- About this exercise -
Copying nothing before it, reproduce the line that holds "First, we modify" and every line after it in the data, exactly.

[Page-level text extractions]
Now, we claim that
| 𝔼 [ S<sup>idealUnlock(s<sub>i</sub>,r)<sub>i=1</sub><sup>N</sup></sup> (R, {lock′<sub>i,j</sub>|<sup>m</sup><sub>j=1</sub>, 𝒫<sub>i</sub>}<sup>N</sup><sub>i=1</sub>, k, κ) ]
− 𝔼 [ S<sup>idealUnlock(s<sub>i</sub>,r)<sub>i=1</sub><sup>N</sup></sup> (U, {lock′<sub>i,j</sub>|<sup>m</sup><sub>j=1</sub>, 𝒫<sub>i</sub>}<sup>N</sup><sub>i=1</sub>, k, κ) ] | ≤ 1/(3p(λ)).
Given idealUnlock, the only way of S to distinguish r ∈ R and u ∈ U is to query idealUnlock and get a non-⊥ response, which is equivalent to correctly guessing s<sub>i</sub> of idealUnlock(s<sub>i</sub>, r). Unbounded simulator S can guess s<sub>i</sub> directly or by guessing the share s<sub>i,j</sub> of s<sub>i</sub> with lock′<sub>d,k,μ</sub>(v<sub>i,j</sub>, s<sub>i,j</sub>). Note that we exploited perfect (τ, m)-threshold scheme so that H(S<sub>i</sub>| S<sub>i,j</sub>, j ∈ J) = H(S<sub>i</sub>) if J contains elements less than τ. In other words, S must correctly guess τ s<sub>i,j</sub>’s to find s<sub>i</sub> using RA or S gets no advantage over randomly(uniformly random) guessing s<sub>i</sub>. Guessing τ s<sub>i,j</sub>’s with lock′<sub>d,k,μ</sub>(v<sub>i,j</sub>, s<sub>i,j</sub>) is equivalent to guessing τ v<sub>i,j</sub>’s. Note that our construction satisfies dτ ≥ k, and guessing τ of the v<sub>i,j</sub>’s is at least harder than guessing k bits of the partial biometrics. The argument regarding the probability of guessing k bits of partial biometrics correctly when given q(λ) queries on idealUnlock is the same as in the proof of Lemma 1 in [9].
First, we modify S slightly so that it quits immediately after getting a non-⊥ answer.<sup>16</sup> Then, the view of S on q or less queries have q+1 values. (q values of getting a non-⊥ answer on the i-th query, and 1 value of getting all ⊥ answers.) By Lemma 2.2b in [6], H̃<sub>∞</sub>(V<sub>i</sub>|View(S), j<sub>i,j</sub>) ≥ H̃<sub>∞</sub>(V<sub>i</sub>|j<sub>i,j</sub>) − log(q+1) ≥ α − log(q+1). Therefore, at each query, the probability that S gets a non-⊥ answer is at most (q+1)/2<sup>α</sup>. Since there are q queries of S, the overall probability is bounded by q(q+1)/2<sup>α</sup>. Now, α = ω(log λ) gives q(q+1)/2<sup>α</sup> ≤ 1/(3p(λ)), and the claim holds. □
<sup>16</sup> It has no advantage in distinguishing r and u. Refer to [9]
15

- Exercise output -
First, we modify S slightly so that it quits immediately after getting a non-⊥ answer.<sup>16</sup> Then, the view of S on q or less queries have q+1 values. (q values of getting a non-⊥ answer on the i-th query, and 1 value of getting all ⊥ answers.) By Lemma 2.2b in [6], H̃<sub>∞</sub>(V<sub>i</sub>|View(S), j<sub>i,j</sub>) ≥ H̃<sub>∞</sub>(V<sub>i</sub>|j<sub>i,j</sub>) − log(q+1) ≥ α − log(q+1). Therefore, at each query, the probability that S gets a non-⊥ answer is at most (q+1)/2<sup>α</sup>. Since there are q queries of S, the overall probability is bounded by q(q+1)/2<sup>α</sup>. Now, α = ω(log λ) gives q(q+1)/2<sup>α</sup> ≤ 1/(3p(λ)), and the claim holds. □
<sup>16</sup> It has no advantage in distinguishing r and u. Refer to [9]
15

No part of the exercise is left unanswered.